Expectations have been running high for new Thai horror film Alone. Not only is it the latest from the directing duo behind Shutter -- currently in the midst of a US remake, a film that I consider a minor classic of the Asian horror boom and the film that sparked the current wave of Thai horror -- but the pair actually shut down production on a pair of solo projects they had in development so that they could reunite on this picture. Those solo projects sounded quite interesting and I hope they get back to them eventually but they definitely made the right decision. Alone is quite likely the best pure horror film to come from Thailand since Shutter, with only the coming-of-age ghost story Dorm -- from the same production company, who are currently on a hot streak -- and Wisit Sasanatieng's The Unseeable challenging for the supernatural throne.

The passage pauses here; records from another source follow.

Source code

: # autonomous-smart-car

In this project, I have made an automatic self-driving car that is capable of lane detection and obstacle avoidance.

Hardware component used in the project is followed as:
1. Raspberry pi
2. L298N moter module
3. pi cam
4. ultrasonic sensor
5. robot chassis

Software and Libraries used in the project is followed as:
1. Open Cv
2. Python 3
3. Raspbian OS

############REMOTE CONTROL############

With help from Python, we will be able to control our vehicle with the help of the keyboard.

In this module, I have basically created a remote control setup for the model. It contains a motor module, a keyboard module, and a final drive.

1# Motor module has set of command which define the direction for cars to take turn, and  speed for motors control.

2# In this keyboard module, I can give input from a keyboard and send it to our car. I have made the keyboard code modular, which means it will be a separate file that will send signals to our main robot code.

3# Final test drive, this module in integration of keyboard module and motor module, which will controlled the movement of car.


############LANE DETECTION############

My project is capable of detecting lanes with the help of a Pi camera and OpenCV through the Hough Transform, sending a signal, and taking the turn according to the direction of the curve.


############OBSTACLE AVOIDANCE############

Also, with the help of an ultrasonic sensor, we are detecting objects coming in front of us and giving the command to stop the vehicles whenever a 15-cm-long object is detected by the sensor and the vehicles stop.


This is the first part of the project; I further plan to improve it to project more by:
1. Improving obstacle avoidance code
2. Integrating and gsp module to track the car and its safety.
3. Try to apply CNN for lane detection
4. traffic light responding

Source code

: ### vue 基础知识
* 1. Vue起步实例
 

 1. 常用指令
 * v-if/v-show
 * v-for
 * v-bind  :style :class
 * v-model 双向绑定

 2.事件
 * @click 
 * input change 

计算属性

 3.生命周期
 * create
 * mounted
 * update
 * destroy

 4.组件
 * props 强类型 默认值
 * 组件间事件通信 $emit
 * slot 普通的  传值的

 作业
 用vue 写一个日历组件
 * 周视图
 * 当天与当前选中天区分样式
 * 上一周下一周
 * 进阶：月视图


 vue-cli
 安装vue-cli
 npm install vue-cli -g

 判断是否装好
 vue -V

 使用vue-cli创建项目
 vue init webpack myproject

We begin with a stellar premise. Pim is a young Thai woman living in Korea with her husband Wee. At her birthday a friend reads her fortune with a deck of cards and informs her that there is happy news! Something she has lost will soon return to her! But some lost things are better off staying lost, really. You see, Pim moved to Korea partially to escape the guilt of being the surviving half of a pair of conjoined twins. Her sister Ploy died after separation, a separation that Pim insisted on largely because she was in love with Wee and the guilt of choosing her husband over her sister and her sister's resulting death has plagued her ever since. Much as she would prefer to avoid it, however, Pim soon has no choice but to return to her childhood home when her mother is felled by a stroke and -- sure enough -- it isn't long before the spirit of her dead sister begins to angrily intrude upon her life.

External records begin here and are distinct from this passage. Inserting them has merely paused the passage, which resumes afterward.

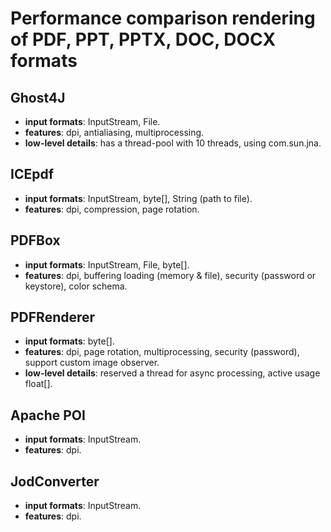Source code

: # Performance comparison rendering of PDF, PPT, PPTX, DOC, DOCX formats

## Ghost4J
- **input formats**: InputStream, File.
- **features**: dpi, antialiasing, multiprocessing.
- **low-level details**: has a thread-pool with 10 threads, using com.sun.jna.

## ICEpdf
- **input formats**: InputStream, byte[], String (path to file).
-	**features**: dpi, compression, page rotation.

## PDFBox
- **input formats**: InputStream, File, byte[].
-	**features**: dpi, buffering loading (memory & file), security (password or keystore), color schema.

## PDFRenderer
- **input formats**: byte[].
- **features**: dpi, page rotation, multiprocessing, security (password), support custom image observer.
- **low-level details**: reserved a thread for async processing, active usage float[].

## Apache POI
- **input formats**: InputStream.
- **features**: dpi.

## JodConverter
- **input formats**: InputStream.
- **features**: dpi.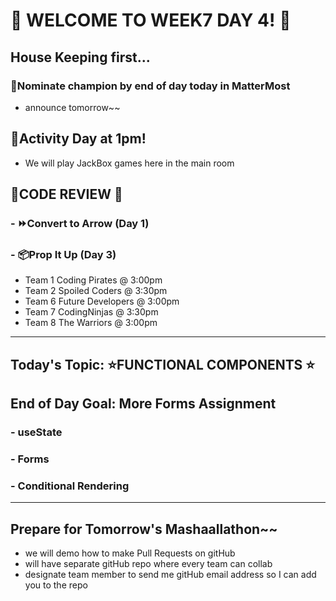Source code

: # :star2: WELCOME TO WEEK7 DAY 4! :star2:

## House Keeping first...

### :confetti_ball:Nominate champion by end of day today in MatterMost

- announce tomorrow~~

## :ghost:Activity Day at 1pm!

- We will play JackBox games here in the main room

## :nut_and_bolt:CODE REVIEW :100:

### - :fast_forward:Convert to Arrow (Day 1)

### - :package:Prop It Up (Day 3)

- Team 1 Coding Pirates @ 3:00pm
- Team 2 Spoiled Coders @ 3:30pm
- Team 6 Future Developers @ 3:00pm
- Team 7 CodingNinjas @ 3:30pm
- Team 8 The Warriors @ 3:00pm

---

## Today's Topic: :star:FUNCTIONAL COMPONENTS :star:

## End of Day Goal: More Forms Assignment

### - useState

### - Forms

### - Conditional Rendering

---

## Prepare for Tomorrow's Mashaallathon~~

- we will demo how to make Pull Requests on gitHub
- will have separate gitHub repo where every team can collab
- designate team member to send me gitHub email address so I can add you to the repo
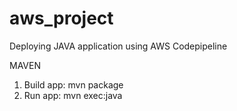 # aws_project
Deploying JAVA application using AWS Codepipeline

MAVEN

1. Build app: mvn package
2. Run app: mvn exec:java
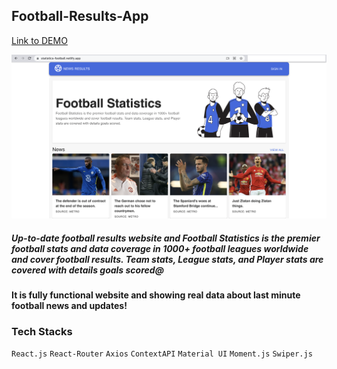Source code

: ## Football-Results-App

[Link to DEMO](https://statistics-football.netlify.app/)

![Screenshot](Football-Statistics.png)

##### Up-to-date football results website and Football Statistics is the premier football stats and data coverage in 1000+ football leagues worldwide and cover football results. Team stats, League stats, and Player stats are covered with details goals scored@

#### It is fully functional website and showing real data about last minute football news and updates!

### Tech Stacks

`React.js` `React-Router` `Axios` `ContextAPI` `Material UI` `Moment.js` `Swiper.js`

Shutter was as successful as it was for two primary reasons. The men at the helm know a good story when they see it and they are masters at manipulating tension, so much so that they can playfully telegraph what's coming in certain scenes and still make you jump when they deliver the goods. Alone has both of these strengths in spades along with one benefit that Shutter never had. Thanks to their previous success they know have a decent budget to work with and the film looks fantastic as a result. Beautifully shot largely in a grand old mansion slowly going to seed Alone has an environment designed perfectly to bolster the story. And the story is very strong, the first half playing as a series of straight up, very effective jump scares before it moves into the real meat of the story on the back stretch. Once again the directors succeed in taking some of the basic tropes of the Asian ghost story, already well familiar to audiences, and then subverting them into something slightly different, something new and fresh. Thematically Alone shows, once again, that the duo understand that the best horror is built upon universally recognizable emotional ground, this time drawing on themes of sibling rivalry, family guilt and romantic jealousy.
There are enough minor little flaws in Alone to prevent it from jumping right up into the top tier of Asian horror titles -- one baffling moment where the diabetic Wee opts to stop for a shot of insulin rather than making his much needed escape comes leaping to mind -- but it's not far off. Not far off at all. A very, very strong sophomore effort.